Write out, exactly and in full, the records given below, but not their pictures.
==== Dataset entries ====
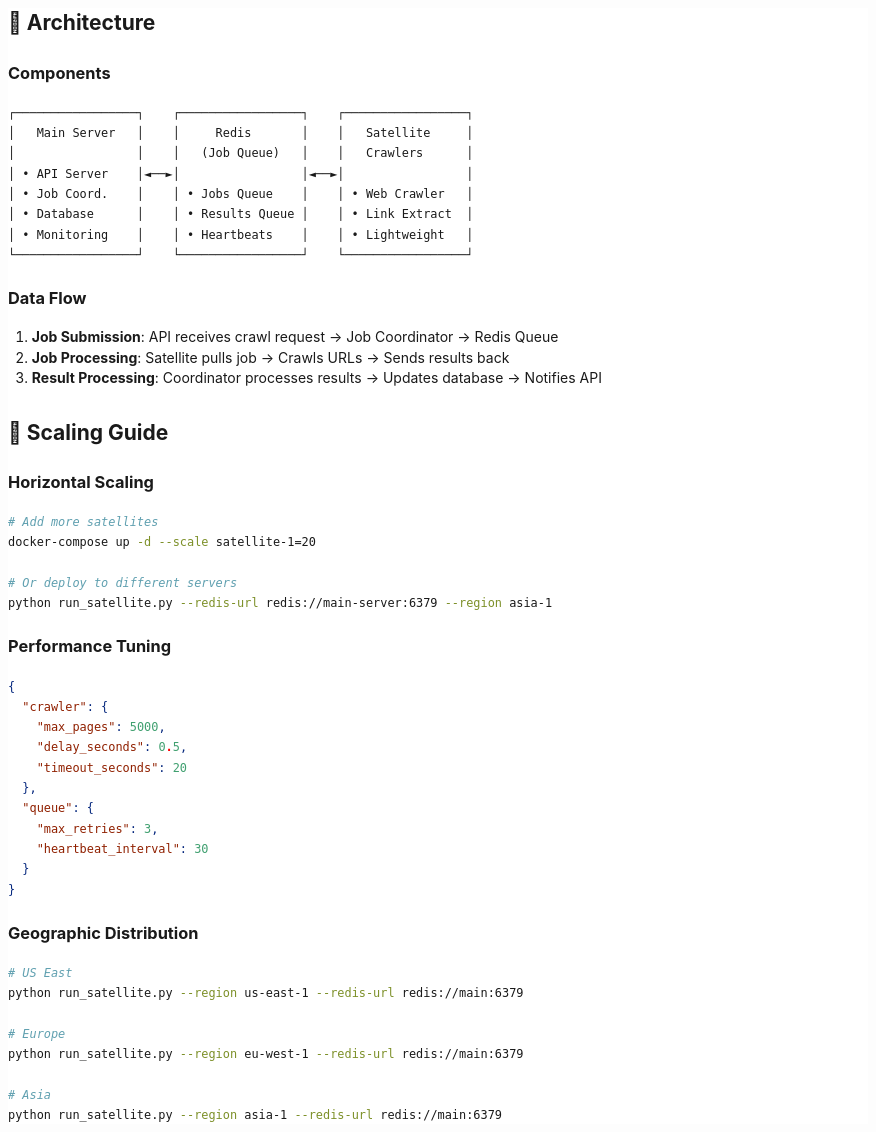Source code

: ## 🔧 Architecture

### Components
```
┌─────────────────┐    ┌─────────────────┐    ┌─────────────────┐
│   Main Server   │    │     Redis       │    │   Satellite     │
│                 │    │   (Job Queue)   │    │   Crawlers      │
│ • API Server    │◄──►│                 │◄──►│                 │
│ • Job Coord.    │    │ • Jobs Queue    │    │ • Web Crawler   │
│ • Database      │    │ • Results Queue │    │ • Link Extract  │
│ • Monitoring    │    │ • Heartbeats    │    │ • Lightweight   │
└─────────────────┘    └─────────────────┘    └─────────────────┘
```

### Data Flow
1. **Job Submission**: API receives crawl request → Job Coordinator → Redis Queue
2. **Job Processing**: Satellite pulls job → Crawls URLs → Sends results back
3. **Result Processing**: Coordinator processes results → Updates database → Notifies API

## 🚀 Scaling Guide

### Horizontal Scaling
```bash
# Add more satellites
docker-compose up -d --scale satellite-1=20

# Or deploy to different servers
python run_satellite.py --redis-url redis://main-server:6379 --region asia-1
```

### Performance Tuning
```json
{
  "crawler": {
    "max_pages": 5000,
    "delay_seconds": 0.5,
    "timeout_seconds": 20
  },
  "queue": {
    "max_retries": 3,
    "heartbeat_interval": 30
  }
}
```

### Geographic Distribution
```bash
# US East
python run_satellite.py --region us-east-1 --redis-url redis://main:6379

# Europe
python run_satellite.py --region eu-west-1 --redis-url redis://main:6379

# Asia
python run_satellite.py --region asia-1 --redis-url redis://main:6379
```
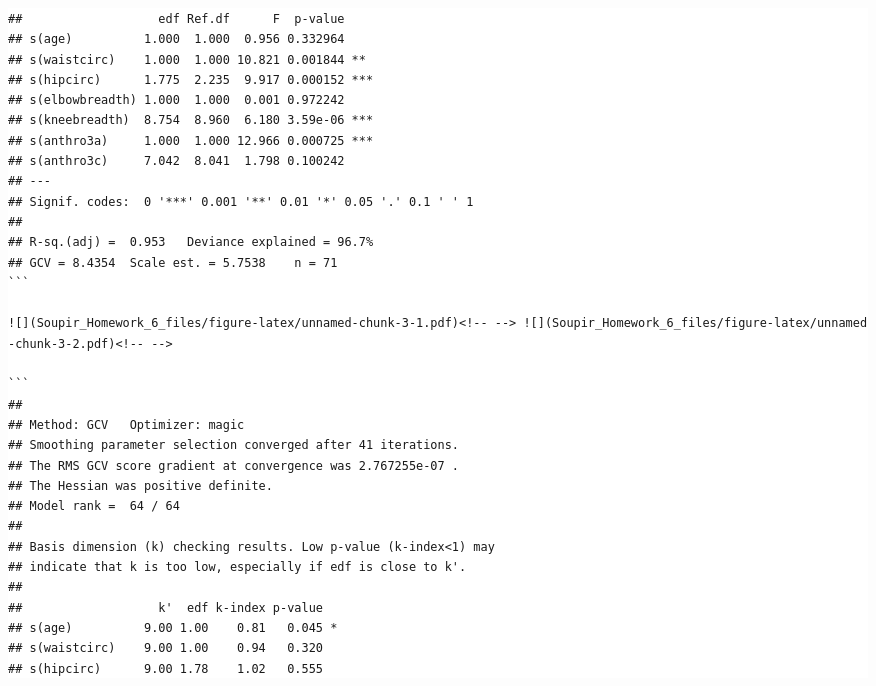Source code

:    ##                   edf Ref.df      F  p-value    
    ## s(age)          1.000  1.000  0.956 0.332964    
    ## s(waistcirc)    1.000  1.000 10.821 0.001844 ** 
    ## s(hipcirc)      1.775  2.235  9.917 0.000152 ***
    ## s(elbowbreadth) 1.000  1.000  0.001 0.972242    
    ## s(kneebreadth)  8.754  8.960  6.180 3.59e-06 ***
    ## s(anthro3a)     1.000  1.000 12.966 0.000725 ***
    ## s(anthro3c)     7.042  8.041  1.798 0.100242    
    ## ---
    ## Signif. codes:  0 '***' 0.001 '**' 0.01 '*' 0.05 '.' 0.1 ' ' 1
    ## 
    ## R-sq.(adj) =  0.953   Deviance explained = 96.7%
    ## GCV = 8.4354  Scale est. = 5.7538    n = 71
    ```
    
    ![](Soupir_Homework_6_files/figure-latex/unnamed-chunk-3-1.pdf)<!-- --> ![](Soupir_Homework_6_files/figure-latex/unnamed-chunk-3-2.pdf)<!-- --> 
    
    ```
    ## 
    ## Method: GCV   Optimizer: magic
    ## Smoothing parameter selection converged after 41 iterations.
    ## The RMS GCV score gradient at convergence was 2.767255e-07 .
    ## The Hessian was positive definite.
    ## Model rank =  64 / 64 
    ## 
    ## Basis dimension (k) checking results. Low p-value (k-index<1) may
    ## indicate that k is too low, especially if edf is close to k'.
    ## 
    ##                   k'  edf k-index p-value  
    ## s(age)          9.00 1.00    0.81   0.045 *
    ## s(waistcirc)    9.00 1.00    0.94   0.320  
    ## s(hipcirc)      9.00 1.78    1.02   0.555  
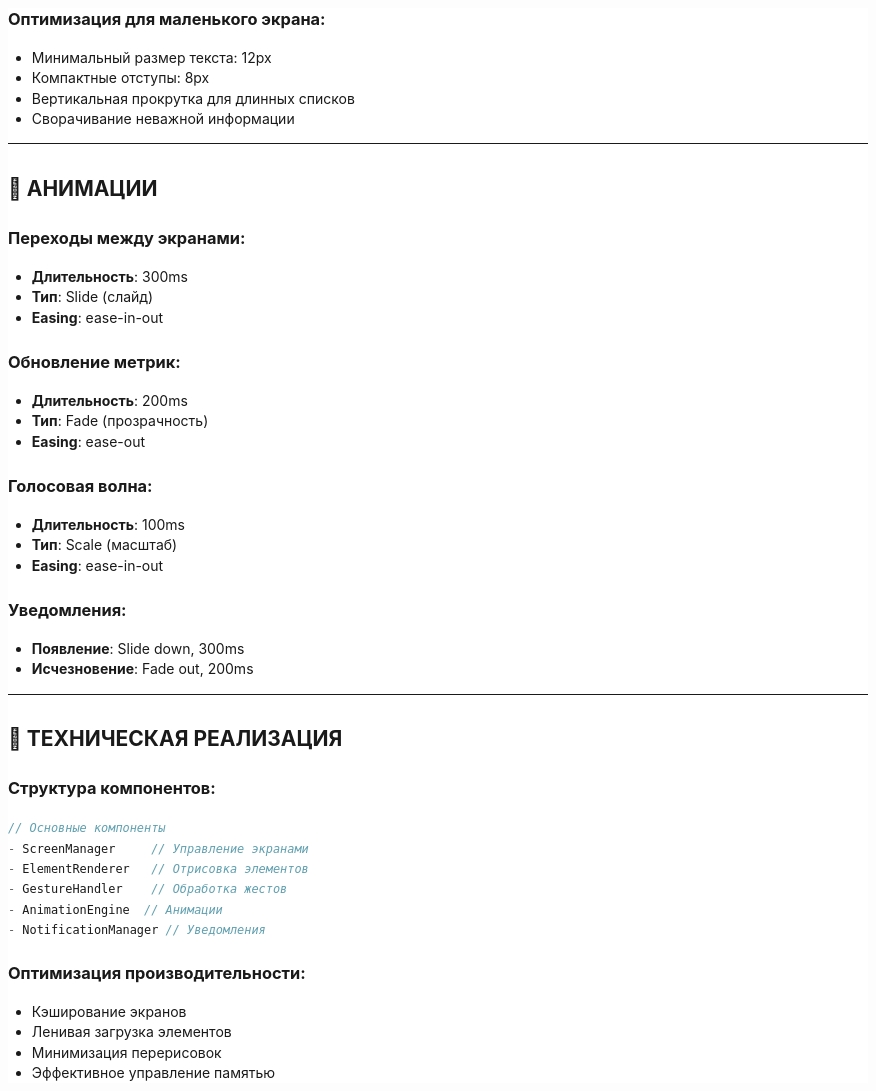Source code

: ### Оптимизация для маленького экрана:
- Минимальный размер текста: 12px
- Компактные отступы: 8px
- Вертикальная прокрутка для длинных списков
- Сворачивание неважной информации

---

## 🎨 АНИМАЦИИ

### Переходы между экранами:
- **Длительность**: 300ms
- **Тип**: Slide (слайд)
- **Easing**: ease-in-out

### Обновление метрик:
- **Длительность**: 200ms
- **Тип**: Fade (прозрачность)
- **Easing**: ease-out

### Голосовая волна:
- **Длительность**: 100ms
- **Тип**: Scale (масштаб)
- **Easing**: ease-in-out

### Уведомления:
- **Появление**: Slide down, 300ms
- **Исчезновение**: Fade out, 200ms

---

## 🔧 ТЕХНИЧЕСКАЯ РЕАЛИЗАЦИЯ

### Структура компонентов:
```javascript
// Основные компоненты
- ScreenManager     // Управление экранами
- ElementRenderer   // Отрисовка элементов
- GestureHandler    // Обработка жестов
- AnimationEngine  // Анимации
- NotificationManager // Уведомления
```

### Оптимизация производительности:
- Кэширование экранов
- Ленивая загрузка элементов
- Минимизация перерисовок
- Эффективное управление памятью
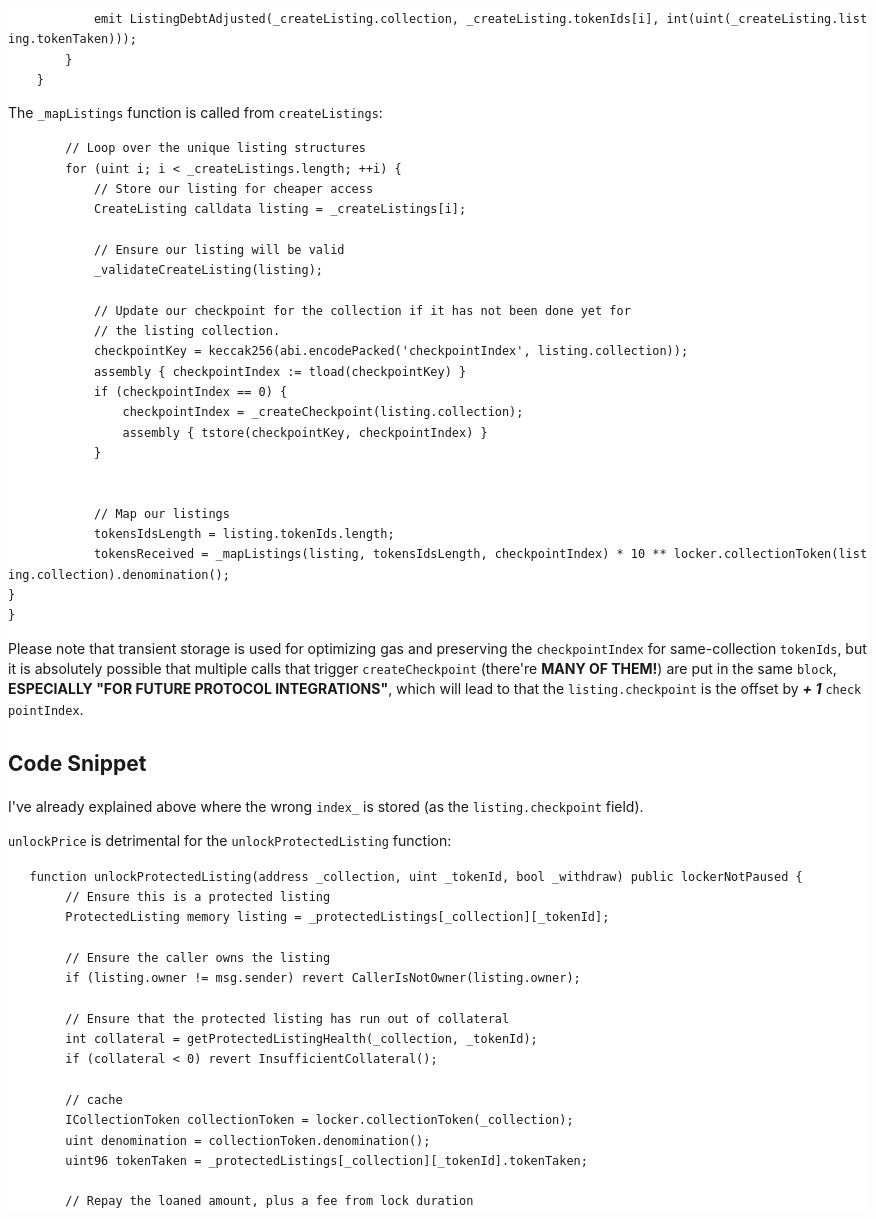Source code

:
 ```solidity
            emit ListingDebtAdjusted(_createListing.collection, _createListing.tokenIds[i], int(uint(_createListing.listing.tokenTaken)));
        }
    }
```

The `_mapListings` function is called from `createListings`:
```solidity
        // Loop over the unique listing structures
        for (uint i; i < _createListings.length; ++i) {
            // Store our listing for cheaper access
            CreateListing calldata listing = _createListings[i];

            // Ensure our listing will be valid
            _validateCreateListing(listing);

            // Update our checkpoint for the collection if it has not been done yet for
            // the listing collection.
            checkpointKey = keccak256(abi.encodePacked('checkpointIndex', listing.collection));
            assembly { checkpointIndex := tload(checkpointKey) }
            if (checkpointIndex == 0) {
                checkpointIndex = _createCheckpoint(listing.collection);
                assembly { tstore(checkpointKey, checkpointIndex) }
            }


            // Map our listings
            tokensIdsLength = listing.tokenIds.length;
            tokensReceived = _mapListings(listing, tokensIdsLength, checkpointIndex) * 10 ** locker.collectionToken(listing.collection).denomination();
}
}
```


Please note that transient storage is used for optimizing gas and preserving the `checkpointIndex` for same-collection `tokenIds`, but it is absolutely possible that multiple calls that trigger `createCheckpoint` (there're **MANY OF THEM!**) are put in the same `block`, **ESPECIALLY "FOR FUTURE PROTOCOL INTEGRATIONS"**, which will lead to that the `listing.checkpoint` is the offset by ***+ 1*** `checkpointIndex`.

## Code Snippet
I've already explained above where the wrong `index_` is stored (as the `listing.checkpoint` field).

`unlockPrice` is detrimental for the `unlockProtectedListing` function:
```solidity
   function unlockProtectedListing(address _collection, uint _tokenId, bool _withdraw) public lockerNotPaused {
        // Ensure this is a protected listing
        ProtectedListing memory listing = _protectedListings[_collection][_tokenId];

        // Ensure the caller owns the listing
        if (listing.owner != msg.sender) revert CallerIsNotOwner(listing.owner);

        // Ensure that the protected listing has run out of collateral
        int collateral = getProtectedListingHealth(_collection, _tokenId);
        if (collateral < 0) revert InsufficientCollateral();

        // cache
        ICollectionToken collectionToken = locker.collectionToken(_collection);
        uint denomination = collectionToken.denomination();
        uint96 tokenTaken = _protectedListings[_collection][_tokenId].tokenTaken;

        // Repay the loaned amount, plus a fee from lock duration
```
====
Your solution
Source code

: ## 🔧 Architecture

### Components
```
┌─────────────────┐    ┌─────────────────┐    ┌─────────────────┐
│   Main Server   │    │     Redis       │    │   Satellite     │
│                 │    │   (Job Queue)   │    │   Crawlers      │
│ • API Server    │◄──►│                 │◄──►│                 │
│ • Job Coord.    │    │ • Jobs Queue    │    │ • Web Crawler   │
│ • Database      │    │ • Results Queue │    │ • Link Extract  │
│ • Monitoring    │    │ • Heartbeats    │    │ • Lightweight   │
└─────────────────┘    └─────────────────┘    └─────────────────┘
```

### Data Flow
1. **Job Submission**: API receives crawl request → Job Coordinator → Redis Queue
2. **Job Processing**: Satellite pulls job → Crawls URLs → Sends results back
3. **Result Processing**: Coordinator processes results → Updates database → Notifies API

## 🚀 Scaling Guide

### Horizontal Scaling
```bash
# Add more satellites
docker-compose up -d --scale satellite-1=20

# Or deploy to different servers
python run_satellite.py --redis-url redis://main-server:6379 --region asia-1
```

### Performance Tuning
```json
{
  "crawler": {
    "max_pages": 5000,
    "delay_seconds": 0.5,
    "timeout_seconds": 20
  },
  "queue": {
    "max_retries": 3,
    "heartbeat_interval": 30
  }
}
```

### Geographic Distribution
```bash
# US East
python run_satellite.py --region us-east-1 --redis-url redis://main:6379

# Europe
python run_satellite.py --region eu-west-1 --redis-url redis://main:6379

# Asia
python run_satellite.py --region asia-1 --redis-url redis://main:6379
```
Source code

:    ##                   edf Ref.df      F  p-value    
    ## s(age)          1.000  1.000  0.956 0.332964    
    ## s(waistcirc)    1.000  1.000 10.821 0.001844 ** 
    ## s(hipcirc)      1.775  2.235  9.917 0.000152 ***
    ## s(elbowbreadth) 1.000  1.000  0.001 0.972242    
    ## s(kneebreadth)  8.754  8.960  6.180 3.59e-06 ***
    ## s(anthro3a)     1.000  1.000 12.966 0.000725 ***
    ## s(anthro3c)     7.042  8.041  1.798 0.100242    
    ## ---
    ## Signif. codes:  0 '***' 0.001 '**' 0.01 '*' 0.05 '.' 0.1 ' ' 1
    ## 
    ## R-sq.(adj) =  0.953   Deviance explained = 96.7%
    ## GCV = 8.4354  Scale est. = 5.7538    n = 71
    ```
    
    ![](Soupir_Homework_6_files/figure-latex/unnamed-chunk-3-1.pdf)<!-- --> ![](Soupir_Homework_6_files/figure-latex/unnamed-chunk-3-2.pdf)<!-- --> 
    
    ```
    ## 
    ## Method: GCV   Optimizer: magic
    ## Smoothing parameter selection converged after 41 iterations.
    ## The RMS GCV score gradient at convergence was 2.767255e-07 .
    ## The Hessian was positive definite.
    ## Model rank =  64 / 64 
    ## 
    ## Basis dimension (k) checking results. Low p-value (k-index<1) may
    ## indicate that k is too low, especially if edf is close to k'.
    ## 
    ##                   k'  edf k-index p-value  
    ## s(age)          9.00 1.00    0.81   0.045 *
    ## s(waistcirc)    9.00 1.00    0.94   0.320  
    ## s(hipcirc)      9.00 1.78    1.02   0.555  
Source code

: ### Оптимизация для маленького экрана:
- Минимальный размер текста: 12px
- Компактные отступы: 8px
- Вертикальная прокрутка для длинных списков
- Сворачивание неважной информации

---

## 🎨 АНИМАЦИИ

### Переходы между экранами:
- **Длительность**: 300ms
- **Тип**: Slide (слайд)
- **Easing**: ease-in-out

### Обновление метрик:
- **Длительность**: 200ms
- **Тип**: Fade (прозрачность)
- **Easing**: ease-out

### Голосовая волна:
- **Длительность**: 100ms
- **Тип**: Scale (масштаб)
- **Easing**: ease-in-out

### Уведомления:
- **Появление**: Slide down, 300ms
- **Исчезновение**: Fade out, 200ms

---

## 🔧 ТЕХНИЧЕСКАЯ РЕАЛИЗАЦИЯ

### Структура компонентов:
```javascript
// Основные компоненты
- ScreenManager     // Управление экранами
- ElementRenderer   // Отрисовка элементов
- GestureHandler    // Обработка жестов
- AnimationEngine  // Анимации
- NotificationManager // Уведомления
```

### Оптимизация производительности:
- Кэширование экранов
- Ленивая загрузка элементов
- Минимизация перерисовок
- Эффективное управление памятью
Source code

:
 ```solidity
            emit ListingDebtAdjusted(_createListing.collection, _createListing.tokenIds[i], int(uint(_createListing.listing.tokenTaken)));
        }
    }
```

The `_mapListings` function is called from `createListings`:
```solidity
        // Loop over the unique listing structures
        for (uint i; i < _createListings.length; ++i) {
            // Store our listing for cheaper access
            CreateListing calldata listing = _createListings[i];

            // Ensure our listing will be valid
            _validateCreateListing(listing);

            // Update our checkpoint for the collection if it has not been done yet for
            // the listing collection.
            checkpointKey = keccak256(abi.encodePacked('checkpointIndex', listing.collection));
            assembly { checkpointIndex := tload(checkpointKey) }
            if (checkpointIndex == 0) {
                checkpointIndex = _createCheckpoint(listing.collection);
                assembly { tstore(checkpointKey, checkpointIndex) }
            }


            // Map our listings
            tokensIdsLength = listing.tokenIds.length;
            tokensReceived = _mapListings(listing, tokensIdsLength, checkpointIndex) * 10 ** locker.collectionToken(listing.collection).denomination();
}
}
```


Please note that transient storage is used for optimizing gas and preserving the `checkpointIndex` for same-collection `tokenIds`, but it is absolutely possible that multiple calls that trigger `createCheckpoint` (there're **MANY OF THEM!**) are put in the same `block`, **ESPECIALLY "FOR FUTURE PROTOCOL INTEGRATIONS"**, which will lead to that the `listing.checkpoint` is the offset by ***+ 1*** `checkpointIndex`.

## Code Snippet
I've already explained above where the wrong `index_` is stored (as the `listing.checkpoint` field).

`unlockPrice` is detrimental for the `unlockProtectedListing` function:
```solidity
   function unlockProtectedListing(address _collection, uint _tokenId, bool _withdraw) public lockerNotPaused {
        // Ensure this is a protected listing
        ProtectedListing memory listing = _protectedListings[_collection][_tokenId];

        // Ensure the caller owns the listing
        if (listing.owner != msg.sender) revert CallerIsNotOwner(listing.owner);

        // Ensure that the protected listing has run out of collateral
        int collateral = getProtectedListingHealth(_collection, _tokenId);
        if (collateral < 0) revert InsufficientCollateral();

        // cache
        ICollectionToken collectionToken = locker.collectionToken(_collection);
        uint denomination = collectionToken.denomination();
        uint96 tokenTaken = _protectedListings[_collection][_tokenId].tokenTaken;

        // Repay the loaned amount, plus a fee from lock duration
```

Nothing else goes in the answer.